Brian Coulton: Stagflation doesn’t seem like the right word to describe what happened this year, global growth is actually very strong. We expect world GDP to grow by about 6 percent in 2021, the fastest growth rate since 1973. Stagflation occurs when resource supply is heavily restricted, such as the OPEC oil price shock of the 1970s, and inflation rises even when demand and activity are weak. That’s not what we’re seeing today, supply is struggling to keep up with demand in certain sectors, but that’s because demand for consumer goods is so strong.
“There is no big deviation in medium-term expectations”
Could the rise in inflation be permanent in case of any wage-price spiral? What should central banks do to prevent this?
Brian Coulton: This is a real possibility and could cause a sector-driven price shock to translate into a wider and longer rise in inflation. The US is the country most at risk due to the level of economic recovery, the size of fiscal stimulus and wage increases.
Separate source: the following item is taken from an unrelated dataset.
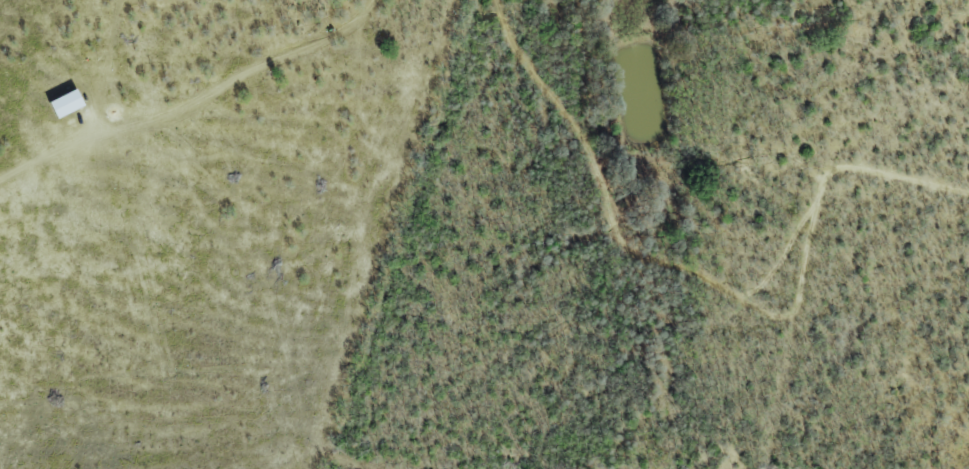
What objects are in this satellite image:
building: (64, 103)
road: (45, 157)

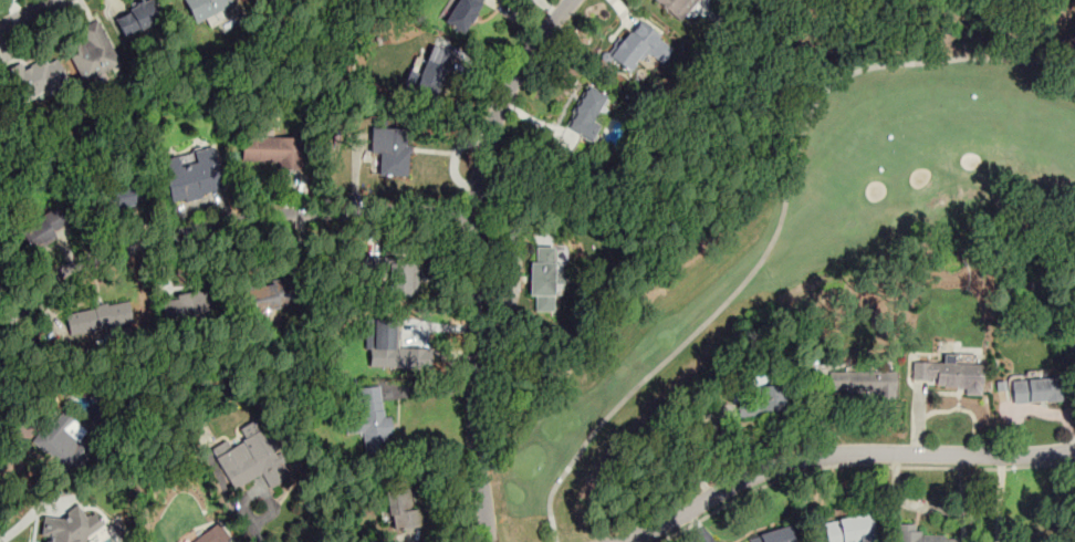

However, we anticipate that the US labor supply will begin to increase in the coming months as progress in immunization and pandemic-induced disruptions to labor market activity (including the threat of school closures) ease. This will limit upward pressures on wages, but a sharp rise in inflation expectations may pose a threat.
The Fed and other major central banks are acting very adaptively in the face of this threat, and will no doubt take action if their confidence in their inflation targets erodes. Although increasing risks already require adjustments in global monetary policy, there does not appear to be a major deviation in medium-term expectations at this stage.